Thursday, January 14, 2016

Works of Mercy, Works of Peace

WORLD DAY OF PEACE 2016
Catholic Peace Fellowship
Deacon Tom Cornell

Pope Francis has designated January 16th World Day of Peace this year in an especially moving appeal for the things that make for peace.  He declared indifference a fundamental spiritual problem, indifference first of all to God, then indifference to our fellows and to the fate of our common home in defiance of the Two Great Commandments.  It is all too easy to be indifferent to men and women in prison.  They are not like us, we assume.  We are respectable, hard-working, law-abiding citizens; they are not.  “If they didn’t belong there they wouldn’t be there,” some will say.  “This is a free country,” they argue, “and everyone is presumed innocent until proven guilty in a court of law, and we have the fairest laws and the most honest courts in the world.”  And the kicker: “If you can’t do the time, don’t do the crime.”  The fact remains that the United States has less than five percent of the world's population but almost a quarter of the world's prisoners.  The US is number one all right!  China with four times our population comes in a distant second.

 Pope Francis has long made prison ministry a mainstay of his vocation. On nearly every foreign trip he has made he has visited prisoners to offer words of solidarity and hope, and he still stays in touch with Argentine inmates he ministered to during his years as archbishop of Buenos Aires.  And Francis has gone farther than his predecessors in condemning the death penalty, saying there is simply no justification for the death penalty today.  He has called for its world-wide abolition. He has called life prison terms a "hidden death penalty" and solitary confinement a "form of torture" — and said both should be abolished as well.  "Jesus tells us that love for others — foreigners, the sick, prisoners, the homeless, even our enemies — is the yardstick by which God will judge our actions….  Our eternal destiny depends on this.”

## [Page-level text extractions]
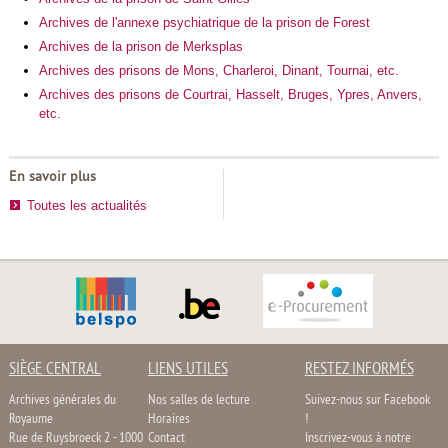
Archives de l'annexe psychiatrique de la prison de Forest
Archives de la prison de Merksplas
Archives des prisons de Mons, Charleroi, Dinant, Tournai, etc.
Archives des prisons de Courtrai, Hasselt, Bruges, Ypres, Anvers,
etc.
En savoir plus
Toutes les actualités
SIÈGE CENTRAL
LIENS UTILES
RESTEZ INFORMÉS
Archives générales du
Nos salles de lecture
Suivez-nous sur Facebook
Royaume
Horaires
!
Rue de Ruysbroeck 2 - 1000
Contact
Inscrivez-vous à notre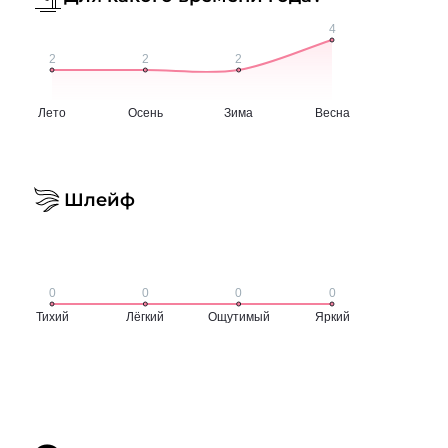
Шлейф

## [Tasks]
A. According to the World Day of Peace piece, what does Pope Francis call life prison terms?
B. Decide whether each statement agrees with the World Day of Peace piece, answering yes or no and quoting the words that settle it: (i) The United States holds almost a quarter of the world's prisoners. (ii) Pope Francis no longer keeps in contact with the Argentine inmates he served as archbishop. (iii) China ranks second in number of prisoners.
C. Resume the World Day of Peace piece, starting after its last sentence.

## [Your written answers]
A. He calls them a "hidden death penalty."

B.
(i) Yes: "the United States has less than five percent of the world's population but almost a quarter of the world's prisoners."
(ii) No: "he still stays in touch with Argentine inmates he ministered to during his years as archbishop of Buenos Aires."
(iii) Yes: "China with four times our population comes in a distant second."

C.
I remember a conversation I had with the associate warden at Danbury federal prison in 1968.  “You are an educated gentleman,” he told me.  “You will soon learn that most of the men in here are good for nothing.  They’ve always been good for nothing, and that’s all they’ll ever be.  Good for nothing!”  And so that’s the way he and the rest of the staff treated us, as good for nothing.  1968 was the most tumultuous year across the globe since 1848, and although I had helped to conceive it, for better and for worse, I missed half of it.  I missed the police riot at the Democratic National Convention in Chicago.  I had to see what I saw of it on TV in a Mafia dorm.  The Mafia guys rooted for the cops.  “Kill the ______ hippies!”  I was lucky to be assigned to that dorm because it was safe there.  Rape is a constant threat in prison.  When an effeminate man was assigned to our dorm and one fellow declared “he’s mine!” the Mafia boss told him that if there were any force involved he would wake up the next morning with his throat slit.  Nothing happened.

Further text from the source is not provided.